Hives look great, hoping for warmth


----------



## Ian (Jan 16, 2003)

dgl1948 said:


> We got to a 3rd yard that had 50 hives. It looks like about 4 dead in that yard. Hard to believe after the winter we had they have come through this well.


Happy to hear that dgl1948! I have been getting emails all week long with a mixed bag of results. Seems like some hives under the snow did well, yet others suffocated.... just depended on the type of bank that was formed over the yard. The snow banks in our cattle yard were so hard our cattle were walking out over the fencing!! Cant imagine a hive trying to breath under snow like that
So cold too, many reports of starvation


----------



## dgl1948 (Oct 5, 2005)

Ian said:


> Happy to hear that dgl1948! I have been getting emails all week long with a mixed bag of results. Seems like some hives under the snow did well, yet others suffocated.... just depended on the type of bank that was formed over the yard. The snow banks in our cattle yard were so hard our cattle were walking out over the fencing!! Cant imagine a hive trying to breath under snow like that
> So cold too, many reports of starvation


We did not have a great deal of snow, I would say about average. I think what helped us out was there was no break in the temps. When we get a few warm days the queens will start laying, bees stay with the brood, then it turns cold and they starve as they will not leave the brood. At least that's my theory and I am sticking to it.


----------



## clyderoad (Jun 10, 2012)

15% loss


----------



## sandesoils (Jul 11, 2008)

Down to 9 out of 14. But 7 are extremely strong.


----------



## chillardbee (May 26, 2005)

4% loss over this winter. 3 out of 72 didn't make it. last year 5%, 2 out of 40 didn't make it through. before that, the last previous 8 years I was never lower than 20% and was as high as 60% and 2011 was the big whammy loss of 97%, that one sucked and I'm still building up from that one.


----------



## chillardbee (May 26, 2005)

jean-marc said:


> I guess cooler weather is relative. After the third round we are at 11%. Bee are pretty good, weather on the other hand is pretty bad. Little to no opportunities for the bees to forage, too cool and wet.
> 
> Jean-Marc


That's because your on the north side of the valley. Everytime I looked over your way, there's a big black cloud hanging over your head. Seems all the clouds just pile up along the northern mountians.


----------



## sharpdog (Jun 6, 2012)

chillardbee said:


> 4% loss over this winter. 3 out of 72 didn't make it. last year 5%, 2 out of 40 didn't make it through. before that, the last previous 8 years I was never lower than 20% and was as high as 60% and 2011 was the big whammy loss of 97%, that one sucked and I'm still building up from that one.

**Recorded information**:
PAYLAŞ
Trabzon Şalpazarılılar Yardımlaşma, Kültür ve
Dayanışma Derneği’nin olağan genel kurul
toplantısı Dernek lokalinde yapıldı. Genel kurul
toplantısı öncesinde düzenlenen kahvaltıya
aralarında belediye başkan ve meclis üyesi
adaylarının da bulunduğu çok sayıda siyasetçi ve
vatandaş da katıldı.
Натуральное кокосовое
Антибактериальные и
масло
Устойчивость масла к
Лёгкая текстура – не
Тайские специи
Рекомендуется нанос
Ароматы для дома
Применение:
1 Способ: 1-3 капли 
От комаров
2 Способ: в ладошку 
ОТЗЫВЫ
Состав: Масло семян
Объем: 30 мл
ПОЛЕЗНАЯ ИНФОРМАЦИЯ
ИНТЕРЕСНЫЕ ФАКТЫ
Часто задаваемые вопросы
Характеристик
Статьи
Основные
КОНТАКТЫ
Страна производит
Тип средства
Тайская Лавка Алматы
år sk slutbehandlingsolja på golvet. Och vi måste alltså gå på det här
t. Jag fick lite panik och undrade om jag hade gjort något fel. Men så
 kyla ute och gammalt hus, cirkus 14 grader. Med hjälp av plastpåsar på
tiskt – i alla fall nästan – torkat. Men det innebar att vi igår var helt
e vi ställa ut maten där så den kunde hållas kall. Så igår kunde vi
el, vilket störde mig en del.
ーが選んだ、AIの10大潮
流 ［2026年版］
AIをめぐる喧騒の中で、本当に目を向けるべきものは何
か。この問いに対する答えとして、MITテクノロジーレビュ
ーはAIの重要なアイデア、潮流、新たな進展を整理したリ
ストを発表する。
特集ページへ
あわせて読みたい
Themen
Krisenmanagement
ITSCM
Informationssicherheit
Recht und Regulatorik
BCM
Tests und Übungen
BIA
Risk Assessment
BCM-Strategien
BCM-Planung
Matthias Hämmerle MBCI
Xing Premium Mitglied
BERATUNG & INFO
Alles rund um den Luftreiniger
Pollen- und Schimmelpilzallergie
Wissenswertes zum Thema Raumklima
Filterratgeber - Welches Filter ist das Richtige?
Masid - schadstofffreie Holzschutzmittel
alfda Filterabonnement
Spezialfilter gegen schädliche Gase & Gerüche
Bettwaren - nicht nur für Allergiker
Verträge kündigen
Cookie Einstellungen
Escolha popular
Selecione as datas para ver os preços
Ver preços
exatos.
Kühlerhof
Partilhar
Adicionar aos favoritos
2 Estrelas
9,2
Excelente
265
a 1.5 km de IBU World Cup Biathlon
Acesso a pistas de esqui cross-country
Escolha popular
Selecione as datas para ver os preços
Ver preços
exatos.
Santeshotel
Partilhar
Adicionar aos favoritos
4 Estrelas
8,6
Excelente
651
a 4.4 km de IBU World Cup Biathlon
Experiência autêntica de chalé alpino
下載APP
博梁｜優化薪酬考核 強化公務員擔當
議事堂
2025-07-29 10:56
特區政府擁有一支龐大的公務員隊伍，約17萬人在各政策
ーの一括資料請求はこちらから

**Request A**: In the beekeeping forum thread, what percentage loss does chillardbee report for 2011?
**Request B**: Return everything in the beekeeping forum thread from "We did not have" down to "sticking to it.".

**Answer area A**: 97%

**Answer area B**:
We did not have a great deal of snow, I would say about average. I think what helped us out was there was no break in the temps. When we get a few warm days the queens will start laying, bees stay with the brood, then it turns cold and they starve as they will not leave the brood. At least that's my theory and I am sticking to it.